Supplied material Start Marker
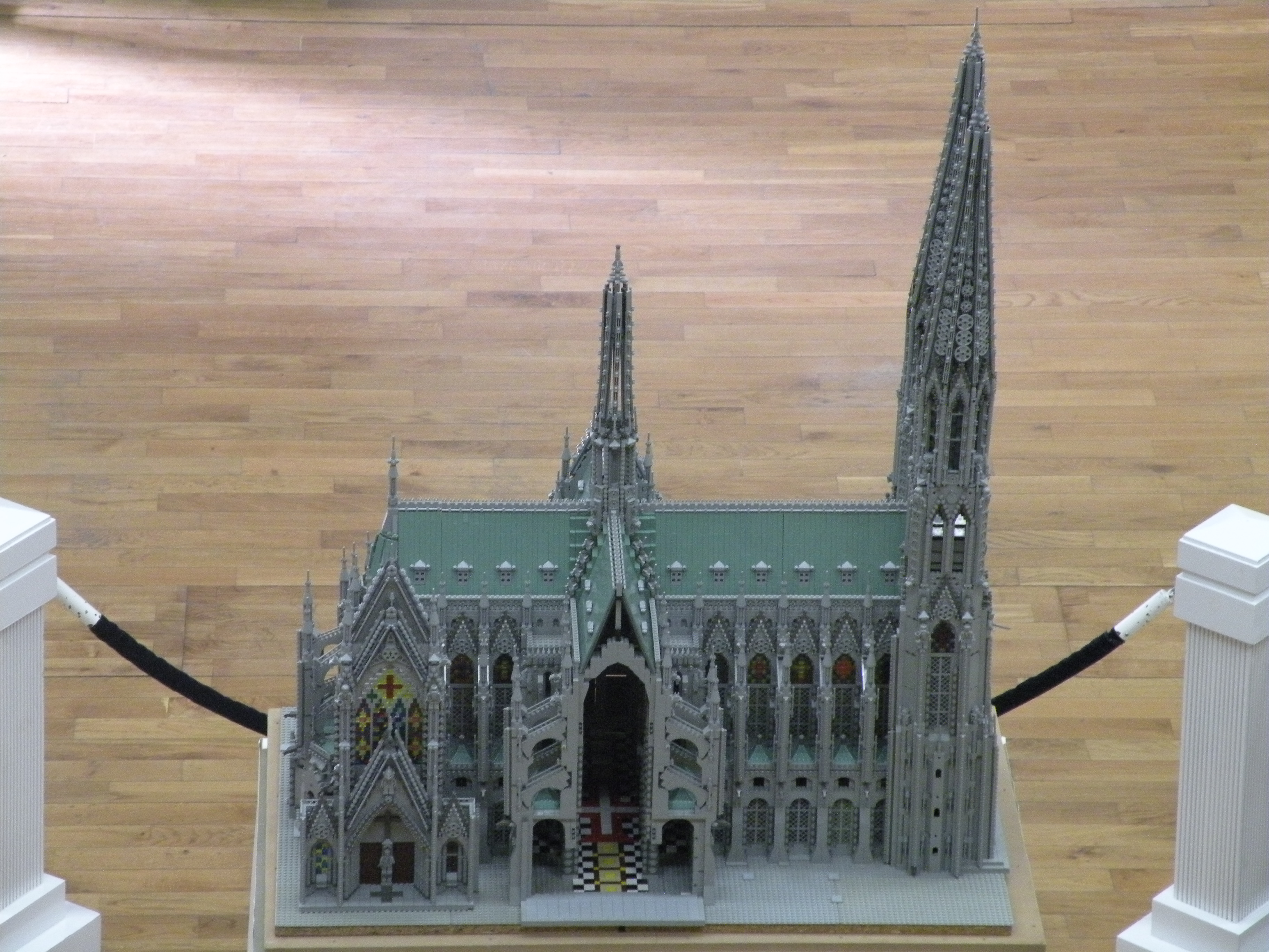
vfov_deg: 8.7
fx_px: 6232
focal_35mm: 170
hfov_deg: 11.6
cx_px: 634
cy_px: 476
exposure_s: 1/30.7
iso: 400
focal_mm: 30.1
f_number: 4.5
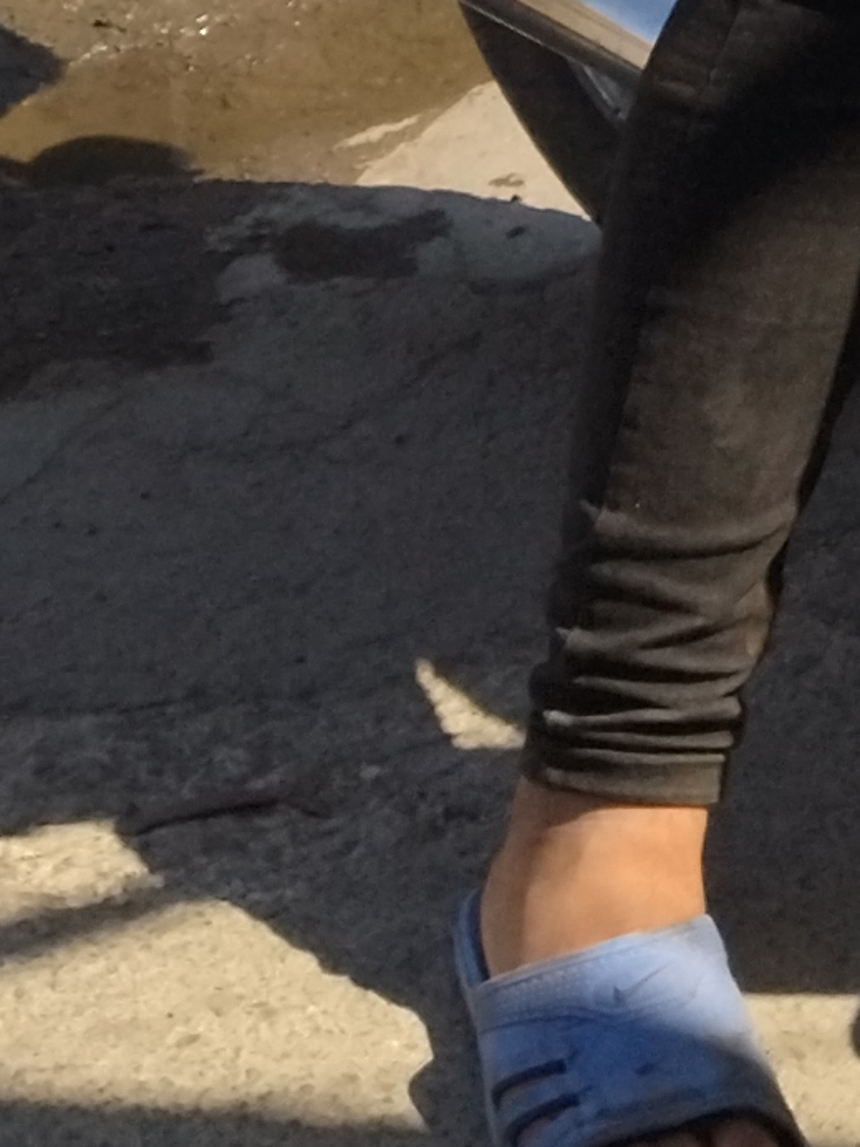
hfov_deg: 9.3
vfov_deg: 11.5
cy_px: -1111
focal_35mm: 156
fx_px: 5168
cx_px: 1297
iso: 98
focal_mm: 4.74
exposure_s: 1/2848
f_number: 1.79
Supplied material End Marker
About this task » What's needed is every record restated exactly, pictures excluded.

Output »
vfov_deg: 8.7
fx_px: 6232
focal_35mm: 170
hfov_deg: 11.6
cx_px: 634
cy_px: 476
exposure_s: 1/30.7
iso: 400
focal_mm: 30.1
f_number: 4.5
hfov_deg: 9.3
vfov_deg: 11.5
cy_px: -1111
focal_35mm: 156
fx_px: 5168
cx_px: 1297
iso: 98
focal_mm: 4.74
exposure_s: 1/2848
f_number: 1.79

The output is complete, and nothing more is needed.